(Problem to work on) In the listing below, tally each line that contains "framed". Reply with the total only.
□ □ □ □ □
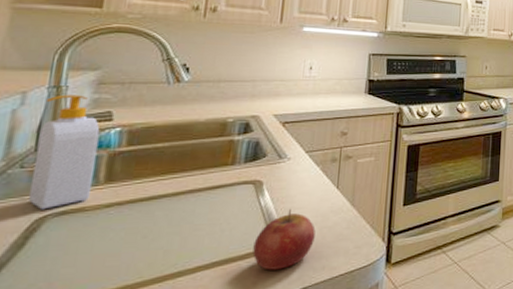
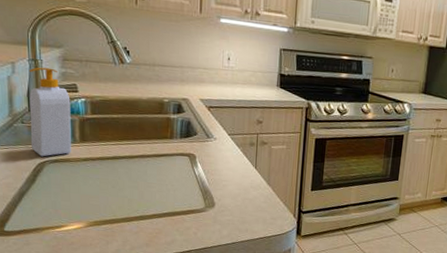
apple: present [253,208,316,270] -> none [192,180,239,226]

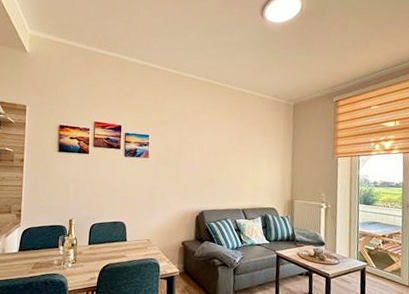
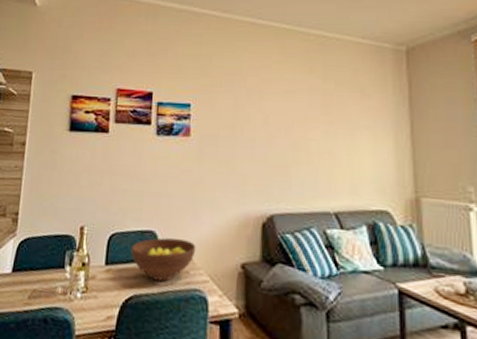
fruit bowl: none [107,226,152,254] -> present [131,237,196,282]

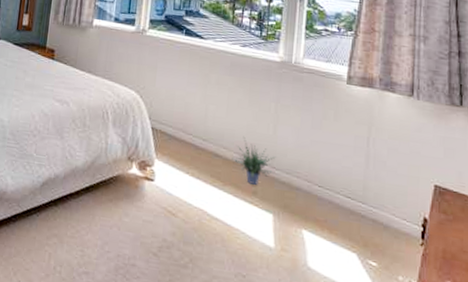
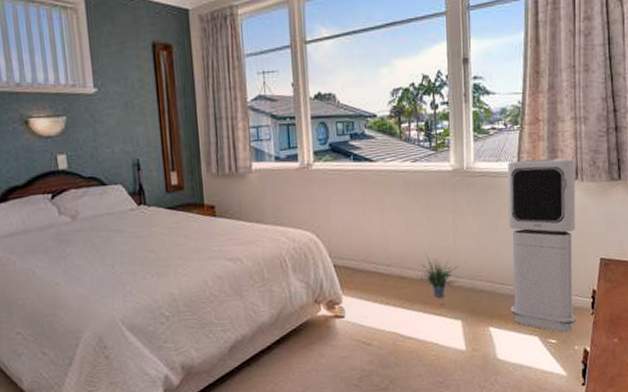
air purifier: none [327,65,411,258] -> present [508,158,576,333]

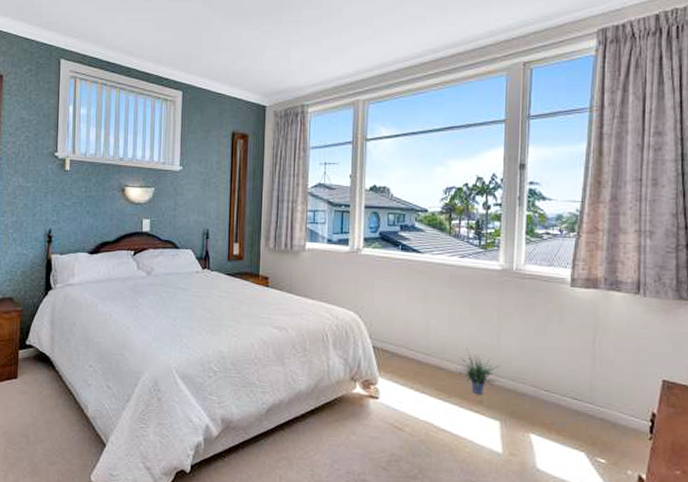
air purifier: present [508,158,576,333] -> none [555,267,637,454]

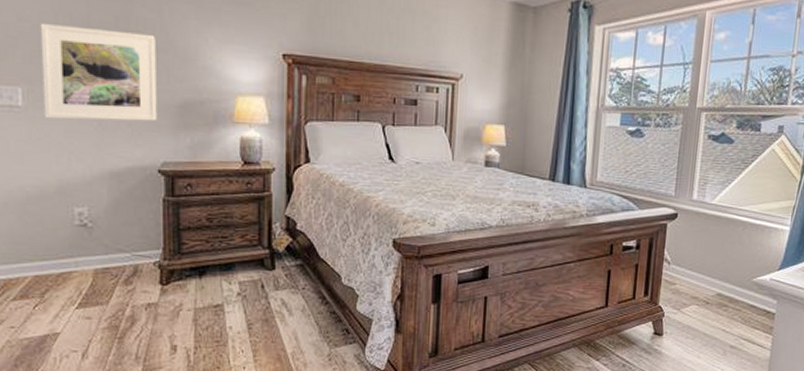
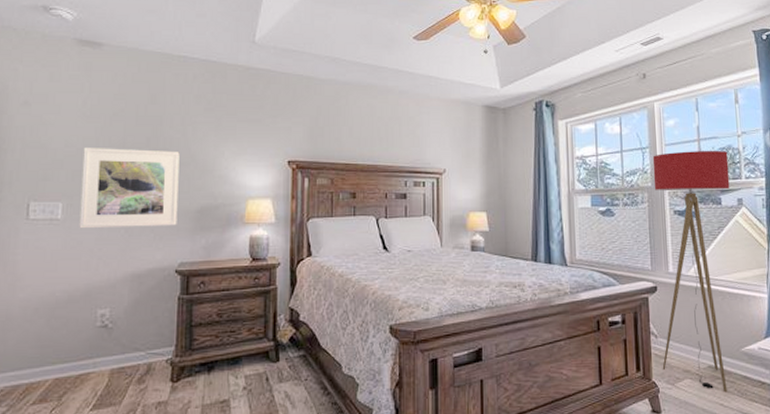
floor lamp: none [670,69,778,319] -> present [652,150,730,393]

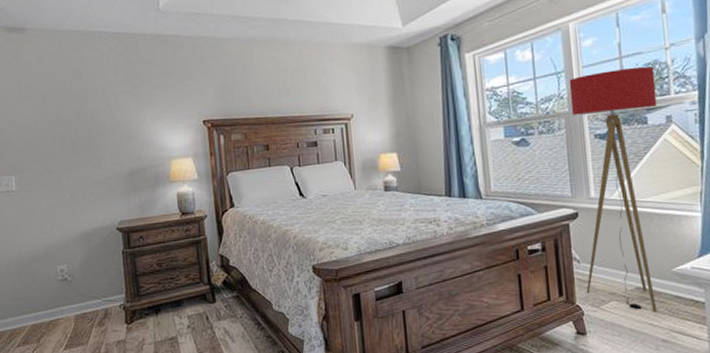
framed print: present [79,148,180,229] -> none [24,121,113,198]

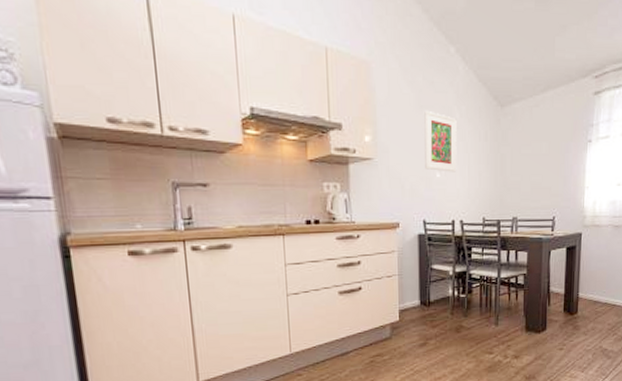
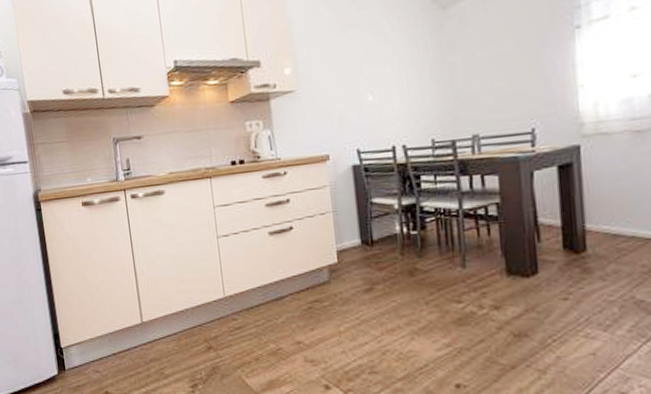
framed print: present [424,110,457,172] -> none [348,30,393,94]

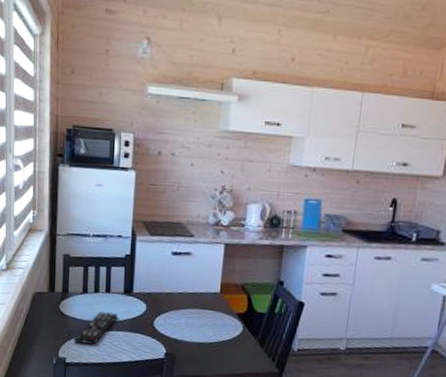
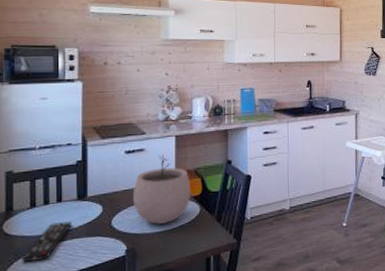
plant pot: none [175,261,236,336] -> present [132,154,191,224]

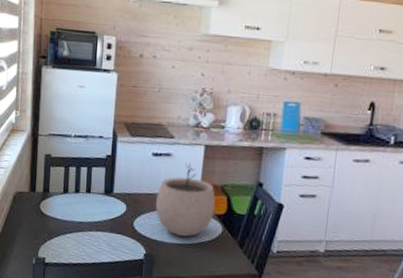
remote control: present [22,221,71,262] -> none [54,212,98,245]

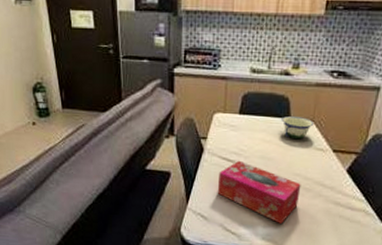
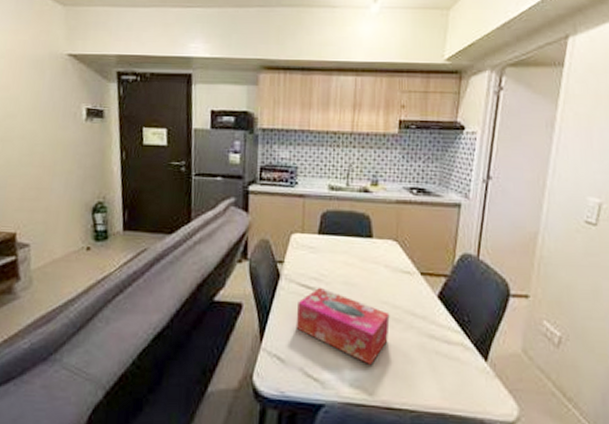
bowl: present [281,115,314,140] -> none [363,235,398,262]

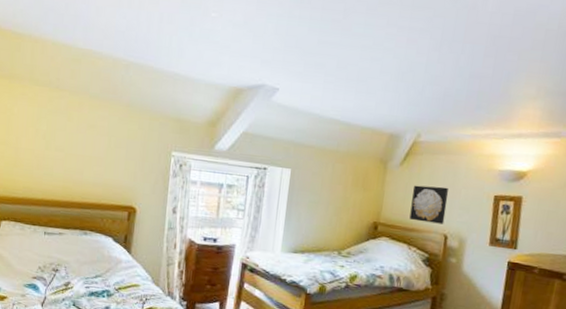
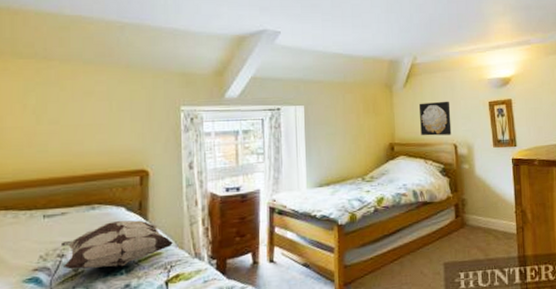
decorative pillow: none [56,248,151,291] -> present [60,220,174,270]

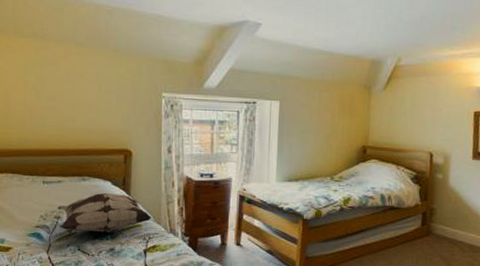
wall art: present [419,101,452,136] -> none [396,107,432,143]

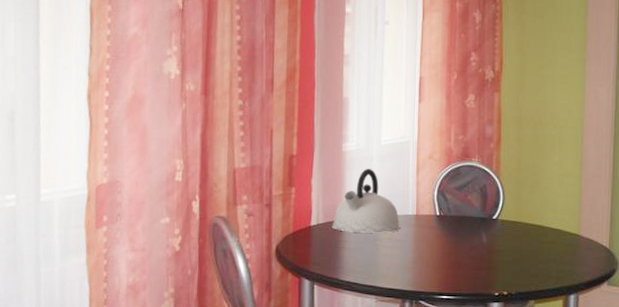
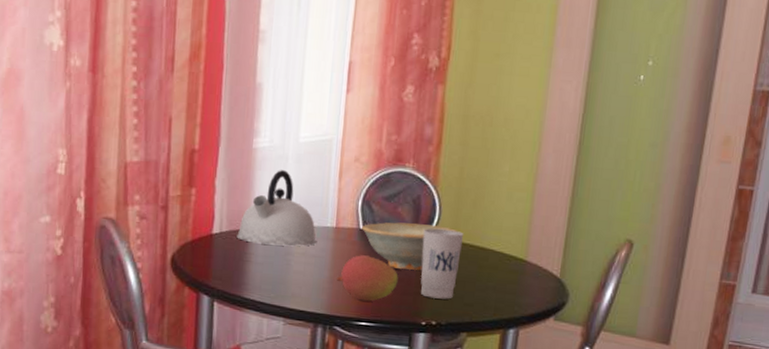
fruit: none [419,237,472,277] -> present [336,255,398,302]
dish: none [438,208,520,249] -> present [362,222,458,270]
cup: none [490,211,525,272] -> present [421,228,464,299]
□ □ □ □ □
(Response to the task) 2